[Start of Attachment]

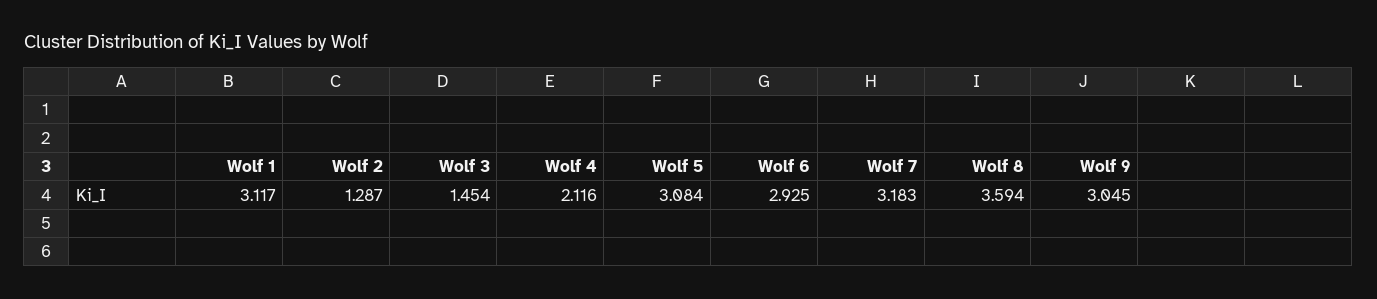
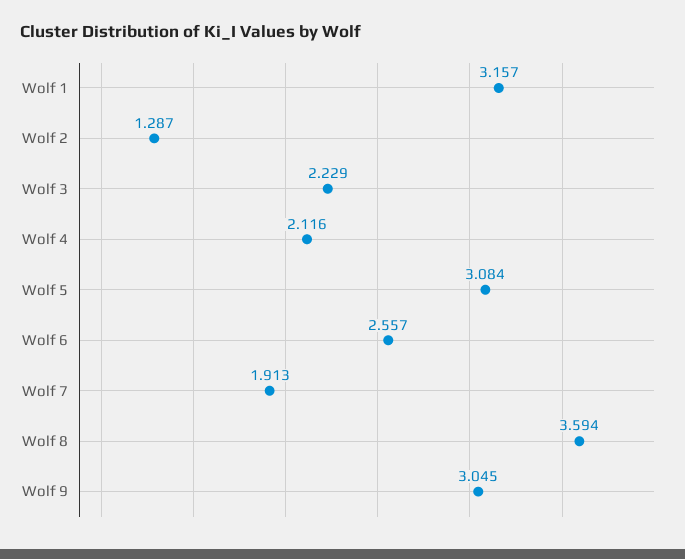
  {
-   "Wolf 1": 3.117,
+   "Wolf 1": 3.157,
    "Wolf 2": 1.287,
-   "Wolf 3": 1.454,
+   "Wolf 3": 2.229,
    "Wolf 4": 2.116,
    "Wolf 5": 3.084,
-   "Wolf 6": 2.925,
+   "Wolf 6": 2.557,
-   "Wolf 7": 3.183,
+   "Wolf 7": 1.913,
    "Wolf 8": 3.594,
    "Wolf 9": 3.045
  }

[End of Attachment]

Reproduce the lines above exactly, image-free.

• **Task result**:
  {
-   "Wolf 1": 3.117,
+   "Wolf 1": 3.157,
    "Wolf 2": 1.287,
-   "Wolf 3": 1.454,
+   "Wolf 3": 2.229,
    "Wolf 4": 2.116,
    "Wolf 5": 3.084,
-   "Wolf 6": 2.925,
+   "Wolf 6": 2.557,
-   "Wolf 7": 3.183,
+   "Wolf 7": 1.913,
    "Wolf 8": 3.594,
    "Wolf 9": 3.045
  }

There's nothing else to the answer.